Saturday, April 16, 2011

Tepco told to pay provisional compensation





Staff writer

Tokyo Electric Power Co. said Friday it will comply with a government order and pay nearly ¥50 billion in provisional compensation to about 50,000 households forced to leave Japan's 30-km evacuation zone around the crippled Fukushima No. 1 nuclear plant.

News photo
Masataka Shimizu


Tepco said it will pay ¥1 million to multiperson households and ¥750,000 to singles and will attempt to distribute the money before the Golden Week holidays from late April to early May.

The company will distribute application forms to evacuees and people at evacuation shelters, who must then mail them back or give them directly to Tepco workers at evacuation centers, Tepco said.

The beleaguered utility will also set up a call center for the compensation payments on April 28.

To prevent radiation contamination, residents within a 20-km radius of Fukushima No. 1 and within 10 km of Fukushima No. 2 further to the south, were told to evacuate.

The band between 20 and 30 km of Fukushima No. 1 was designated as a stay-indoors area.
Earlier Friday, a government team attempting to measure the economic damage caused by the nuclear crisis ordered Tepco to make the provisional compensation.

How the government and Tepco will share the total compensation is unclear.

Trade minister Banri Kaieda, meanwhile, repeated that the government's position is that Tepco is primarily responsible for redress.

In the afternoon, Tepco President Masataka Shimizu announced that the utility will issue compensation based on the government's decision.

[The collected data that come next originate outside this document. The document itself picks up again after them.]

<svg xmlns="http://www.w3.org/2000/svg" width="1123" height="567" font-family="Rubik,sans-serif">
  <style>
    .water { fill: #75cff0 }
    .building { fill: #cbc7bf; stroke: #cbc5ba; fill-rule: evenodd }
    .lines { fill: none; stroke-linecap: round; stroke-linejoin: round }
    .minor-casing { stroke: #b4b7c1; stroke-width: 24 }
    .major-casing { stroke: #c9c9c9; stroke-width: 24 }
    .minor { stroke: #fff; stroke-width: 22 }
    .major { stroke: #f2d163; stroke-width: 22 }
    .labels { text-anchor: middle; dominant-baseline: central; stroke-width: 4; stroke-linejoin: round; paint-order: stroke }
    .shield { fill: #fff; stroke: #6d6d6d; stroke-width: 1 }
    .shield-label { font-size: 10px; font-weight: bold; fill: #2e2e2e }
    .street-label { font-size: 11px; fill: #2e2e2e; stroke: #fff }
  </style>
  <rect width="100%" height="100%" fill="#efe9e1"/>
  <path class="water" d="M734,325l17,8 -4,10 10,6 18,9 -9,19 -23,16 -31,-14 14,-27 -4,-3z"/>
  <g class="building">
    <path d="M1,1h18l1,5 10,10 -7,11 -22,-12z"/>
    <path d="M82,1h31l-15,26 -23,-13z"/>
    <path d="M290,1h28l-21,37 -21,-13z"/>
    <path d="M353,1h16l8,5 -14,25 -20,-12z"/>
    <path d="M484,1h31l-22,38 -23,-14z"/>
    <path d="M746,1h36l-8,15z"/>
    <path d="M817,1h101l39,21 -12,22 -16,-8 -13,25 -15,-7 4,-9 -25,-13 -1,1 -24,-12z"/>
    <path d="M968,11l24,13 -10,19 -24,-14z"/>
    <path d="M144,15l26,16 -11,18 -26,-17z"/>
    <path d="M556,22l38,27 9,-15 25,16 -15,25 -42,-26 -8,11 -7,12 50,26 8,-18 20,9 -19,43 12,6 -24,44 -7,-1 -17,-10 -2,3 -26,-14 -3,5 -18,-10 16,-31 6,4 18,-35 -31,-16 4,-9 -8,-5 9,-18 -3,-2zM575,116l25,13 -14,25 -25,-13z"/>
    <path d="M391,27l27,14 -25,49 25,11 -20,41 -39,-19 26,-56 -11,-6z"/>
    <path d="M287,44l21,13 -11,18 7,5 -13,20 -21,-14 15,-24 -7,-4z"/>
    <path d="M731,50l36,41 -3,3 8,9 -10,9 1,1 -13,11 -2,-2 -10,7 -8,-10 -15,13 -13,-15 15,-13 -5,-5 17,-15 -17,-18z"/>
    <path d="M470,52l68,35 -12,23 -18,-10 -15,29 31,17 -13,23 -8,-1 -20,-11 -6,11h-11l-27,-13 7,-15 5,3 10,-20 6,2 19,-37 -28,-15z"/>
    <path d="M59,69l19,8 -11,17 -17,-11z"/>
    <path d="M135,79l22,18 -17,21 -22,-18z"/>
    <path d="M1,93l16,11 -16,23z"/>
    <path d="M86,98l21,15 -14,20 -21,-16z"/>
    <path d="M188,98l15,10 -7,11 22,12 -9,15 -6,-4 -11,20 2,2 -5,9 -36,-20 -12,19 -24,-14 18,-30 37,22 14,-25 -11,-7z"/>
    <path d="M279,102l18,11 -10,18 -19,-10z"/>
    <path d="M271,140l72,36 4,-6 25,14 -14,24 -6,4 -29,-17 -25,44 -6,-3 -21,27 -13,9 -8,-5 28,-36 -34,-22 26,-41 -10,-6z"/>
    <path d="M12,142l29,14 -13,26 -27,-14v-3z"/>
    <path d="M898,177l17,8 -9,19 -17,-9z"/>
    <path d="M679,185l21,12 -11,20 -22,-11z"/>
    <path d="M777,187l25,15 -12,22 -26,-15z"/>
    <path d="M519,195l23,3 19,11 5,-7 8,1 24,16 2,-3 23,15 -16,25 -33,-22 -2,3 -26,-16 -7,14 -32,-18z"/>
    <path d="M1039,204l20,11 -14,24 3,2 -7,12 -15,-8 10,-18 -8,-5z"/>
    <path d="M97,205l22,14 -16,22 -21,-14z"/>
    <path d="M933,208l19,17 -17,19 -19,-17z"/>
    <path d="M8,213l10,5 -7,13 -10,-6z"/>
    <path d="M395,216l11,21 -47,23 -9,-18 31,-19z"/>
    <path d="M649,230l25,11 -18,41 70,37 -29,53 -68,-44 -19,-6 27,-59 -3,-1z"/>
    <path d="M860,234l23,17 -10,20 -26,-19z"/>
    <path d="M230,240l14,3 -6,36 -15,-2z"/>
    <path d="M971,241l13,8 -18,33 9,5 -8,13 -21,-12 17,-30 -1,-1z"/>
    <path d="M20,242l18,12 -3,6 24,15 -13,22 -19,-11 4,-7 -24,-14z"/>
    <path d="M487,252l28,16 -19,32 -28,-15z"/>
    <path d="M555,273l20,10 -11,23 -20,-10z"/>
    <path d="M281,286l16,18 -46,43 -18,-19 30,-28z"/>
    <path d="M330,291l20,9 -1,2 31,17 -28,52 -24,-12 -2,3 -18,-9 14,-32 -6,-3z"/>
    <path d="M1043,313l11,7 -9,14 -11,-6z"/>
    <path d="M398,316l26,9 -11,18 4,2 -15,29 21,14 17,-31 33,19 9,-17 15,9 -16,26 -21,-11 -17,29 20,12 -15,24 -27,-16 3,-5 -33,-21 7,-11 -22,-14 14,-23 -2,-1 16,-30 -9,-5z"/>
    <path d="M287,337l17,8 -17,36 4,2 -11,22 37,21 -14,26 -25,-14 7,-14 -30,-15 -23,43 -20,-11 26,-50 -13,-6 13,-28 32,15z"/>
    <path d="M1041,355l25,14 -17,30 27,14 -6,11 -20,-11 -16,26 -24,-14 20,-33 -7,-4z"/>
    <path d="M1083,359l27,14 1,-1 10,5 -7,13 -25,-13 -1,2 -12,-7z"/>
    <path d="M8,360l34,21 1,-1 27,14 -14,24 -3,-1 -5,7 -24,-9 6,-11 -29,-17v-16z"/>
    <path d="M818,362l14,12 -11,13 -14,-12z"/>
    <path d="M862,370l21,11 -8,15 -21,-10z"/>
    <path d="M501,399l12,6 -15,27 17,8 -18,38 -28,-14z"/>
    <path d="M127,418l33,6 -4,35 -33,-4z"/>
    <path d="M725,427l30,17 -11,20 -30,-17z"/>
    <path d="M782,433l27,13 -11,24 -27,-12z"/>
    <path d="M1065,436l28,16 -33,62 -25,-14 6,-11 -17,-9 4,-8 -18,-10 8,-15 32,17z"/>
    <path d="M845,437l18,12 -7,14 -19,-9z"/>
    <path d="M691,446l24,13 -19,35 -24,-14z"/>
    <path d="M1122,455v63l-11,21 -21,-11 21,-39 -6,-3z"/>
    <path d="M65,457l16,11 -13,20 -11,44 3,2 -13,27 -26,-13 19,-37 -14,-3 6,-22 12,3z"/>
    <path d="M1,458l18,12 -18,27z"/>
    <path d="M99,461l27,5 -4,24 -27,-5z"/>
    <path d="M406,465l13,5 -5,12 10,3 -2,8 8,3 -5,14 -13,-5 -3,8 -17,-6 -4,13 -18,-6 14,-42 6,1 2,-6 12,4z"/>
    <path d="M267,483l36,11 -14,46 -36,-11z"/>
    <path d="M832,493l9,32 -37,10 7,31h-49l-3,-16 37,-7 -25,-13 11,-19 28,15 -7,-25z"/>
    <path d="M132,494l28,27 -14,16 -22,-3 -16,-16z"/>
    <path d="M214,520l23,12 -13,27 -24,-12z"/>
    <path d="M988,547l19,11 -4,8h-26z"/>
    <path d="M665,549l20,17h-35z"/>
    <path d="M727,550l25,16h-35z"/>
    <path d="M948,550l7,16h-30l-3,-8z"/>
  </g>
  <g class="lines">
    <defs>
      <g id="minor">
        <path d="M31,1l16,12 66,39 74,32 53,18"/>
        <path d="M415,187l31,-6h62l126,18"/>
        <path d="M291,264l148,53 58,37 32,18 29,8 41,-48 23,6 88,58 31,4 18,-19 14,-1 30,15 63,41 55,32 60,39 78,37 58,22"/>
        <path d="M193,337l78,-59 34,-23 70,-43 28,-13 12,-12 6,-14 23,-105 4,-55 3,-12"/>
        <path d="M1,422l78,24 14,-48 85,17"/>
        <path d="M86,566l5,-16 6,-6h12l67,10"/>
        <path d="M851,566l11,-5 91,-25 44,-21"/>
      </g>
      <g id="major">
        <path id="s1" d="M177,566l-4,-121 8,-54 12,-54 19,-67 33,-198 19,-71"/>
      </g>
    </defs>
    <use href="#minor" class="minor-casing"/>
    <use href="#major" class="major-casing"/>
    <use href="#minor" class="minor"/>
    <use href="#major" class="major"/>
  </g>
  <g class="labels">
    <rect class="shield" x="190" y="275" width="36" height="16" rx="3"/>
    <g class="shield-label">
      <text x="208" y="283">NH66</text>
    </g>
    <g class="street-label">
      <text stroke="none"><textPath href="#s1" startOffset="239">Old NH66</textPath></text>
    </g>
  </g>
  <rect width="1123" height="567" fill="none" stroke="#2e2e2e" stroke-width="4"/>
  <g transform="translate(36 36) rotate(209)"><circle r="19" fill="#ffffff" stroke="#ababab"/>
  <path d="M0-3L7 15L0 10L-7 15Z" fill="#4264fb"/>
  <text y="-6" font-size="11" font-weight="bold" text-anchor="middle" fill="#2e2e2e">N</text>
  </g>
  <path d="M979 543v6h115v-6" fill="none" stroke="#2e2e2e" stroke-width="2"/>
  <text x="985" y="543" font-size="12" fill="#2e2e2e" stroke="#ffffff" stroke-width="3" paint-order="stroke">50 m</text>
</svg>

 "We would like to pay necessary interim expenses as provisional compensation that will hopefully be of some help to the affected people," he said at the utility's headquarters.

Asked how the company plans to compensate farmers and fishermen whose products have been banned and others whose produce has been snubbed due to radiation rumors, Shimizu again avoided specifics and merely repeated that compensation would be offered in accordance with the law once the damage assessment has been outlined.